The bank also filed a request in Lancaster County Court on Friday seeking the appointment of a special administrator to investigate whether Marshbanks’ estate has assets to repay the banks.
The court filing said that is doubtful and that the current personal representative of the estate, Marshbanks’ widow, “cannot be expected to thoroughly investigate Decedent’s fraudulent activities.” The widow, the filing stated, may not have “the time or energy” to determine if assets exist, and probably has a conflict of interest in such a pursuit.
Midstates asked that an emergency hearing be set, if possible, prior to Dec. 21, saying that time is of the essence.
Assets ‘likely’ are insufficient
“Every day that passes makes it more difficult for Midstates and the other claimants to trace and/or recover the funds they loaned to Decedent’s entities,” the Iowa lawsuit maintains. It added that it’s “likely” Marshbanks estate lacks the assets to pay creditors’ claims.
Since the Examiner first reported on the case, there has been speculation about how Marshbanks, a former treasurer for the Lincoln Christian School who was involved in charity work, had gotten into financial trouble.

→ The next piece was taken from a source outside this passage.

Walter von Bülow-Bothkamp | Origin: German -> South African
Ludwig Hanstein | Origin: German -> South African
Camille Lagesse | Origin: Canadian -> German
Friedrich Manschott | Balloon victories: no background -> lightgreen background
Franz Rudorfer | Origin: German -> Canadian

The married father of four had been in the process of building a luxury home in east Lincoln, complete with a cottage for guests and a “barndominium” with an indoor basketball court and wet bar. Some sources estimated the acreage project to cost upwards of $6 million. There has also been speculation that he had suffered investment losses, possibly in cryptocurrency.
The Midstates lawsuit said it’s “possible” that some or all of its loan proceeds were transferred to an account at an Omaha credit union. A message left with Liberty First Credit Union was not immediately returned Monday.

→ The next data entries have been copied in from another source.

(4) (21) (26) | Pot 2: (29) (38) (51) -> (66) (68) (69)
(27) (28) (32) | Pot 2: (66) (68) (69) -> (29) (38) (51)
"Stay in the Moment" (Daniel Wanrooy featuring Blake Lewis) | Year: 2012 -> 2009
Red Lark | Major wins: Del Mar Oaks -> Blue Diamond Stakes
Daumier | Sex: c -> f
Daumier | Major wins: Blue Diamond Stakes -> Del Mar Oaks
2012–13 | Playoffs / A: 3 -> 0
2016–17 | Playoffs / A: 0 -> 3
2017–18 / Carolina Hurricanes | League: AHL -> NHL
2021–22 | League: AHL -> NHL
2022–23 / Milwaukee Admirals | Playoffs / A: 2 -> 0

Agreed to minimum balance of $4 million
In the lawsuit, Midstates said Marshbanks contacted the bank in February about obtaining a loan. Before the loan was issued, the bank reached out to the financial adviser, Hill, about the investment account offered as collateral.
The bank told Hill and Marshbanks that it would require “control” of the investment account, as well as maintenance of at least a $4 million balance in it, before it would issue the loan.
Marshbanks and Hill agreed, and a $2 million loan was issued March 9. Marshbanks and Hill also signed two other agreements, one to provide control over the investment account and another to give the bank control over investment properties held by Big Bear Capital.
A month later, Marshbanks contacted the bank to tell officials he had enlisted Piedmont Fund Services Inc. to provide accounting services related to the investment account used as collateral.
In August, the bank loaned Marshbanks an additional $500,000 upon an agreement that the minimum amount in the investment account be increased to $5 million.
Three statements allegedly fabricated
During 2022, Marshbanks delivered three statements to the bank showing that the investment account held between $6 million and $7 million, according to the bank’s lawsuit.
But, the lawsuit stated, the investment account “does not exist” and the statements from Piedmont were “false statements (and) were not prepared by Piedmont.”
“Piedmont has no knowledge of Big Bear (Capital),” the lawsuit said, referring to the corporate entity Marshbanks used to obtain the loan.
The lawsuit maintains that both Hill and Marshbanks “fraudulently misrepresented” the assets in the investment account and conspired to obtain the loans from Midstates. The bank made several requests for financial records of Hill.